Do you know the feeling when you just want to be alone and not disturbed by anything or anyone? There are plenty of nice and fun things out there but yet hiding in one's nest feels the best option. For some people, avoiding others implies that you are offended, so you don't want to speak to them. It's hard to explain unless you have experienced it yourself.
I am having one of those moments when I just need to take a break. It's been great to write articles and nice communicating with members but somehow in the last days I have been feeling overwhelmed. But since this is not a personal blog to tell about my own life, I decided to google this kind of experience. What I came across includes
having "me time"
social anxiety
depression
Important "me time"
Having time for oneself is very important for one's well-being. This is particularly true if you're an introvert. I belong to that group, so I find it hard to relate to what extroverts experience when they are all on their own. But then again, I would imagine that nobody is a true introvert or a true extrovert. This is a scale and each one of us lies somewhere along it.
Many people in a relationship and especially parents believe that they have to give them all out for the family and ignore their personal needs. Deciding to go and do something alone without their spouse and/or children is equivalent to abandoning them and carries the stigma of selfishness... But is it really? Or, should I say, is that always the case?

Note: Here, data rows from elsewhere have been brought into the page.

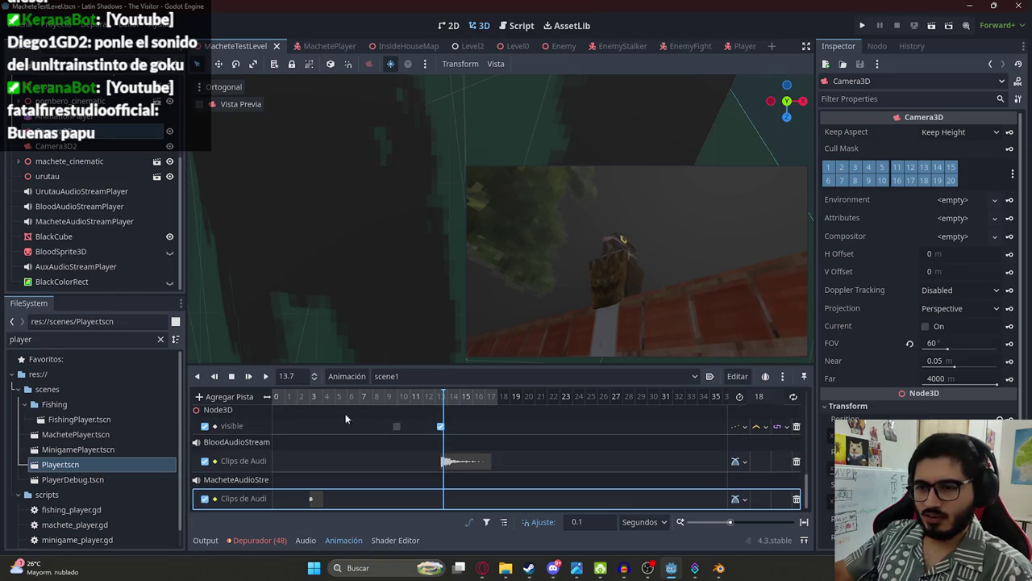
{"action": "mouse_move", "coordinate": [300, 398]}
{"action": "left_mouse_down"}
{"action": "mouse_move", "coordinate": [322, 399]}
{"action": "mouse_move", "coordinate": [329, 426]}
{"action": "left_mouse_up"}
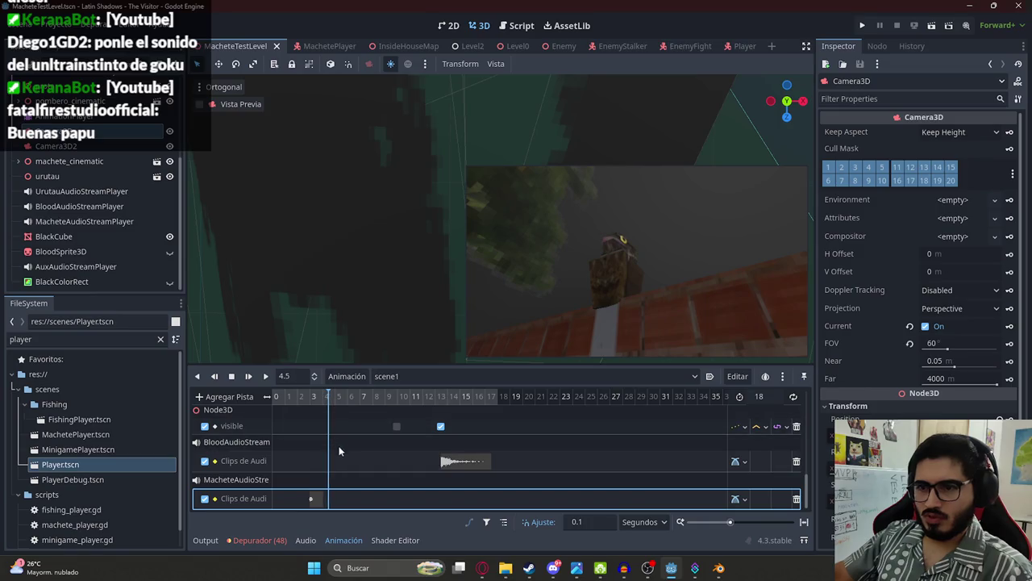
{"action": "scroll", "coordinate": [338, 447], "scroll_direction": "up", "scroll_amount": 5}
{"action": "left_click", "coordinate": [335, 432]}
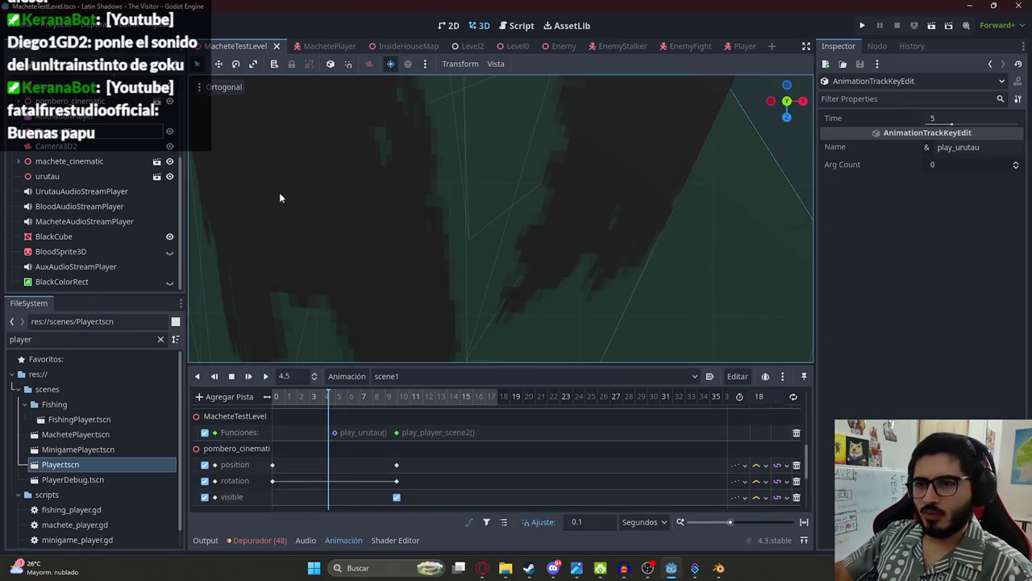
{"action": "left_click", "coordinate": [517, 25]}
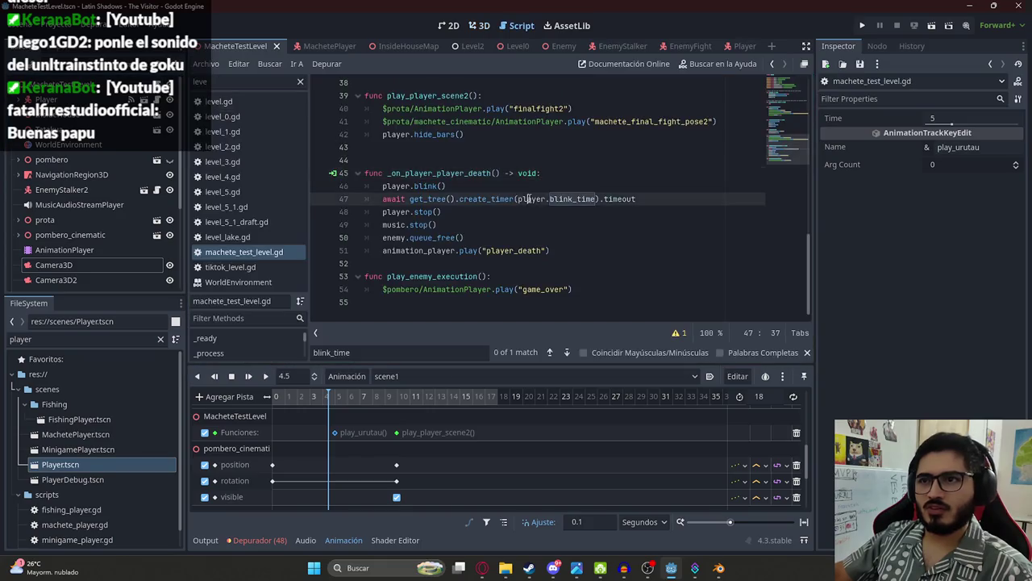
Step: Add a new line in play_urutau assigning to the urutau_audio variable
{"action": "type", "text": "play_uru"}
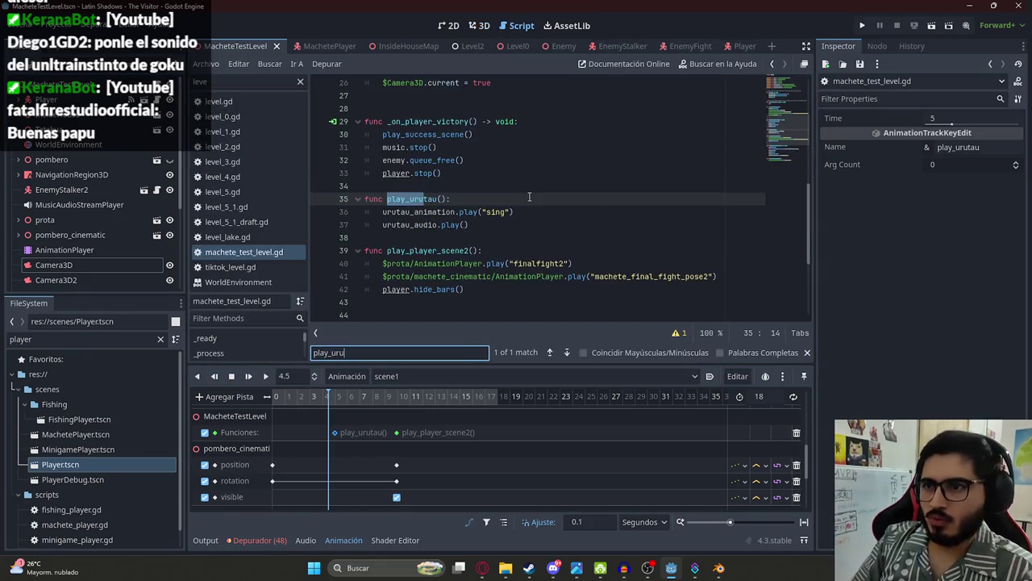
{"action": "left_click", "coordinate": [468, 199]}
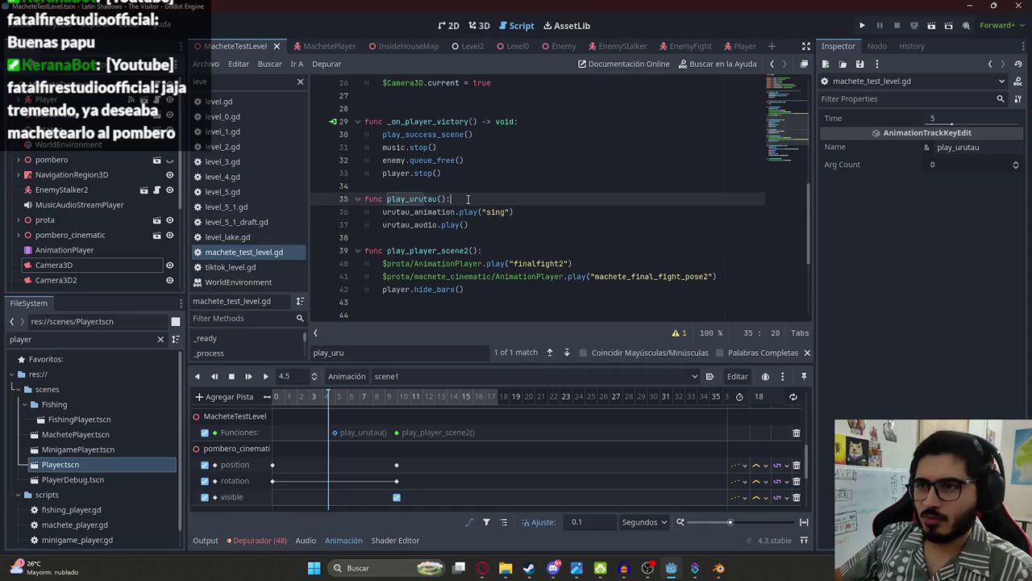
{"action": "key", "text": "Return"}
{"action": "type", "text": "urutau_animation.stream ="}
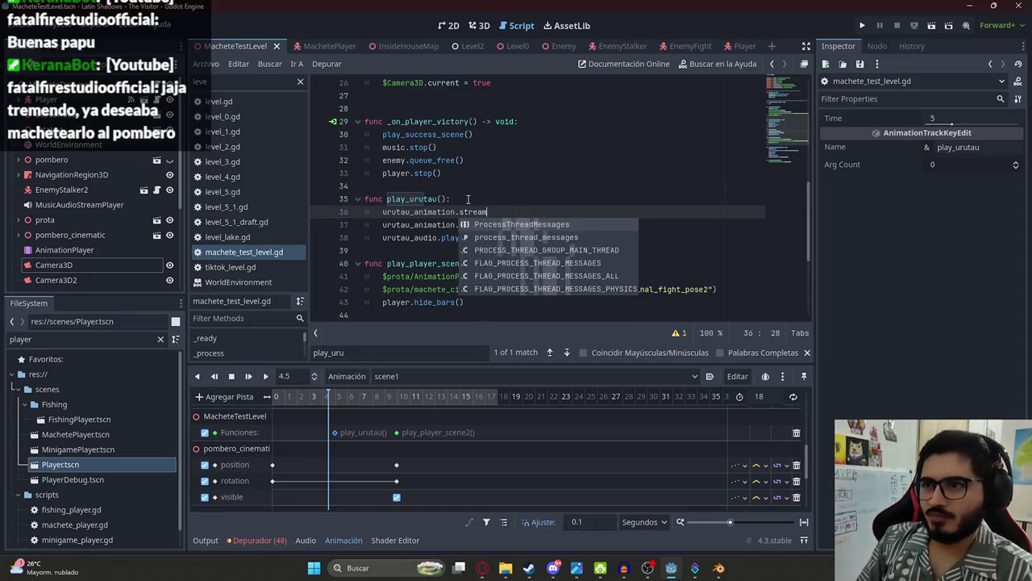
{"action": "key", "text": "BackSpace"}
{"action": "key", "text": "BackSpace"}
{"action": "key", "text": "BackSpace"}
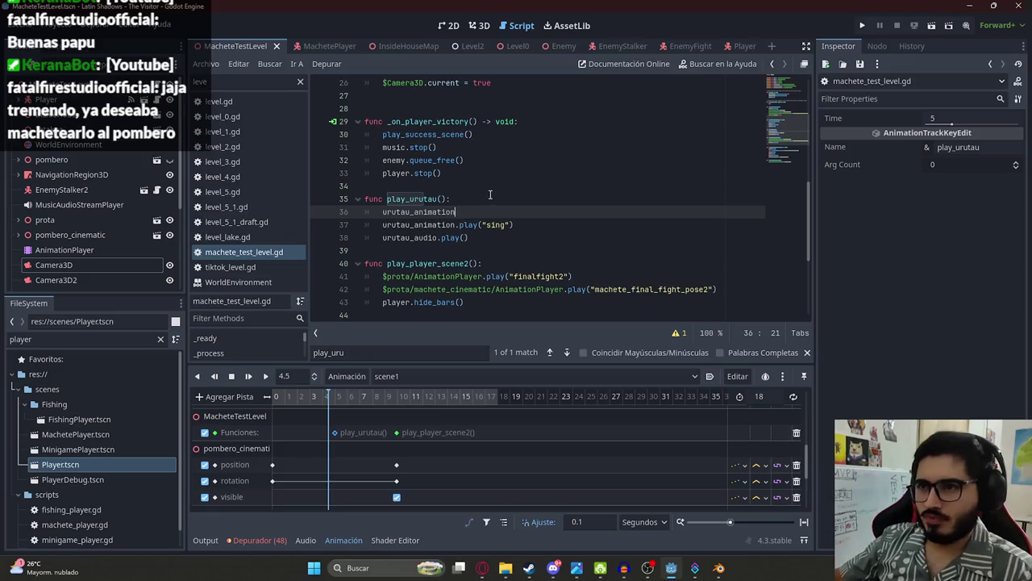
{"action": "double_click", "coordinate": [424, 237]}
{"action": "key", "text": "ctrl+c"}
{"action": "double_click", "coordinate": [429, 213]}
{"action": "key", "text": "ctrl+v"}
Step: Complete it as stream = preload("res://assets/sounds/urutau.wav") using the autocomplete suggestion
{"action": "type", "text": "stream,"}
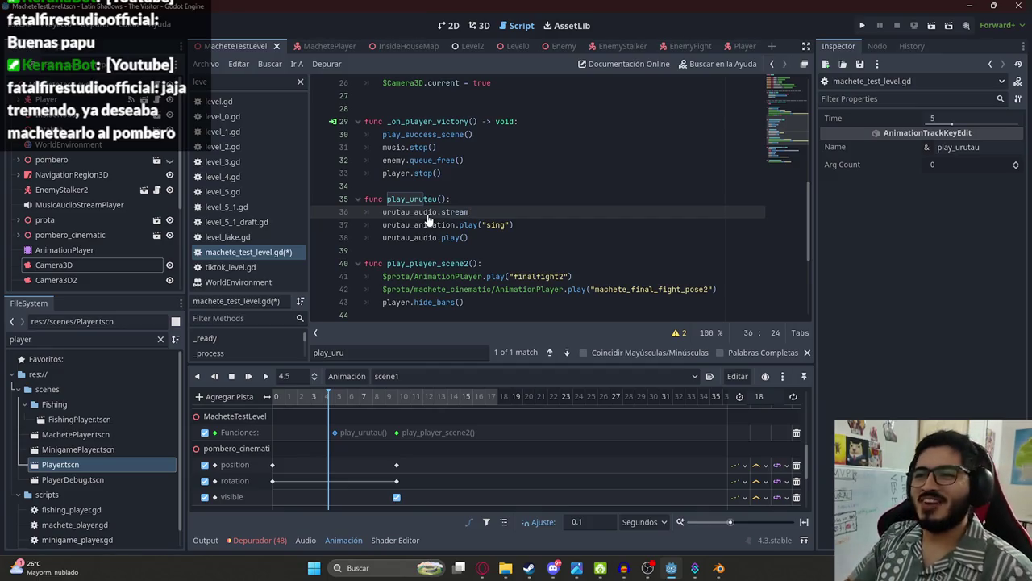
{"action": "type", "text": "preload("}
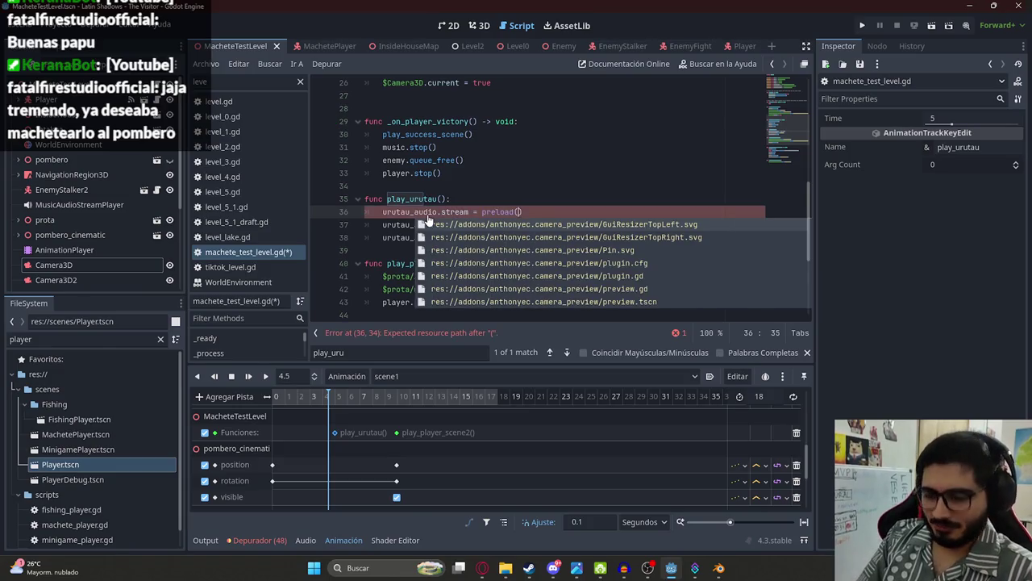
{"action": "type", "text": "uru"}
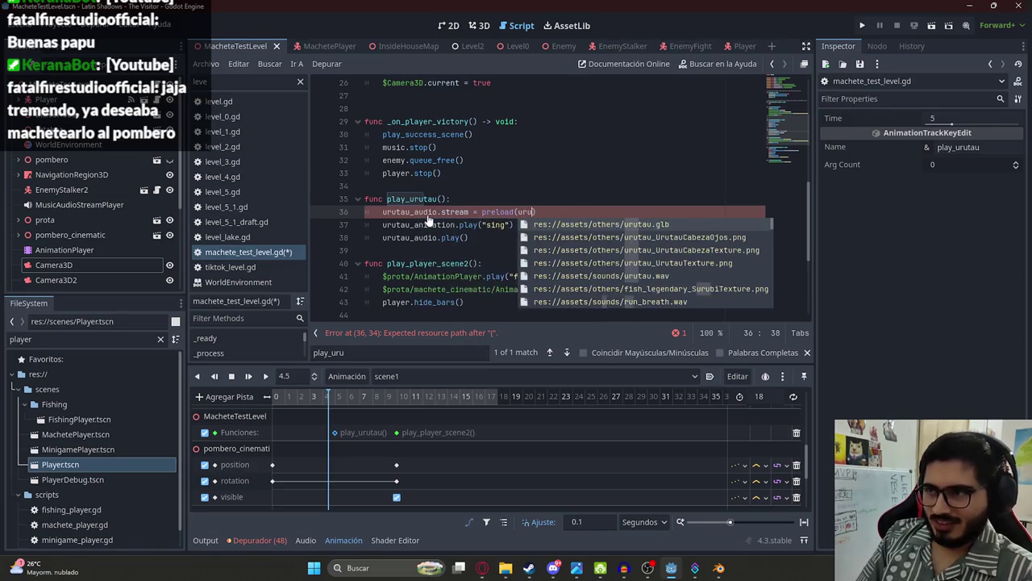
{"action": "type", "text": "tu"}
{"action": "key", "text": "Down"}
{"action": "key", "text": "Down"}
{"action": "key", "text": "Down"}
{"action": "key", "text": "Return"}
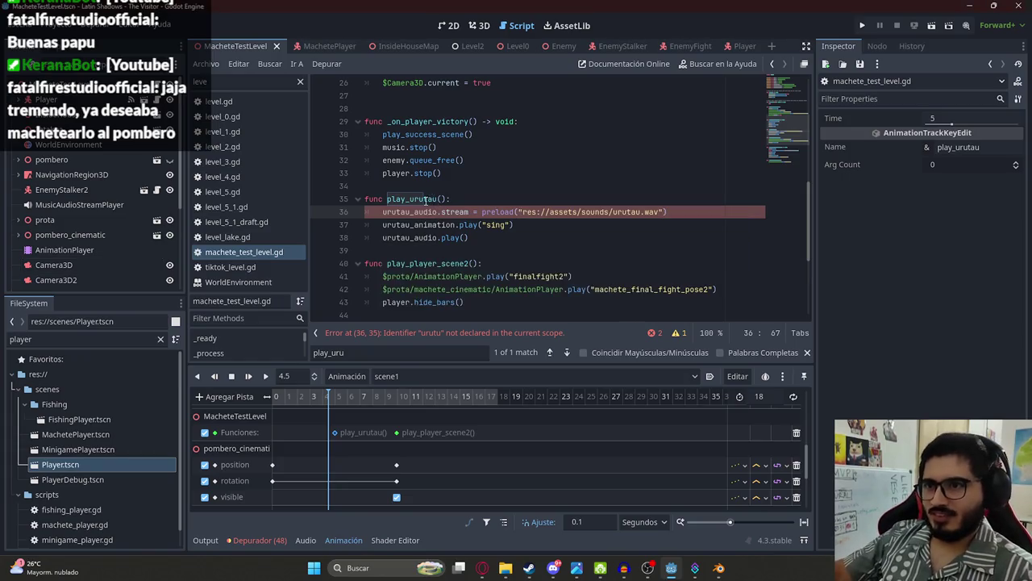
Step: Rewind the scene1 cinematic to 0 seconds and play it from the beginning
{"action": "double_click", "coordinate": [427, 200]}
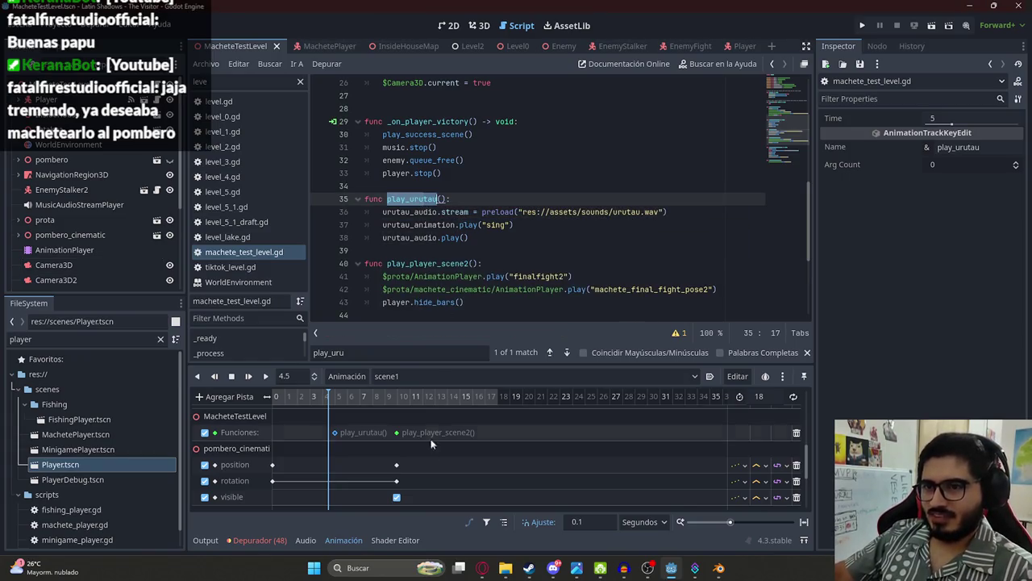
{"action": "left_click_drag", "start_coordinate": [334, 401], "coordinate": [231, 400]}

When being alone is the wrong strategy
On other occasions, the desire to isolate from the world is actually a worrying signal. People with psychological issues, going through trauma or stress, for example, lose track and prefer to avoid situations that cause further pain. However, in those cases this just exacerbates the problem. Loneliness increases and the problem starts weighing ever harder on the shoulders. If the issue is not addressed, it may even be lethal. Many call people committing suicide selfish, when indeed, one reaching such a decision would be so miserable, sad and lonely that nothing makes sense anymore.
Maybe it's just the winter
Well, yes, short winter days indeed limit the amount of outdoor activities one can do but there are alternative options. Feeling under the weather can be a real issue for some, and they experience actual depression episode. No feeling of hopelessness should be ignored. It's a trigger, a warning sign that the mind is struggling.
I like to be alone sometimes, to think about some things that happened to me, to make some plans, to do something creative. But if we want often to be isolated from the people, it will not be good for us. It would have more bad effects than benefits.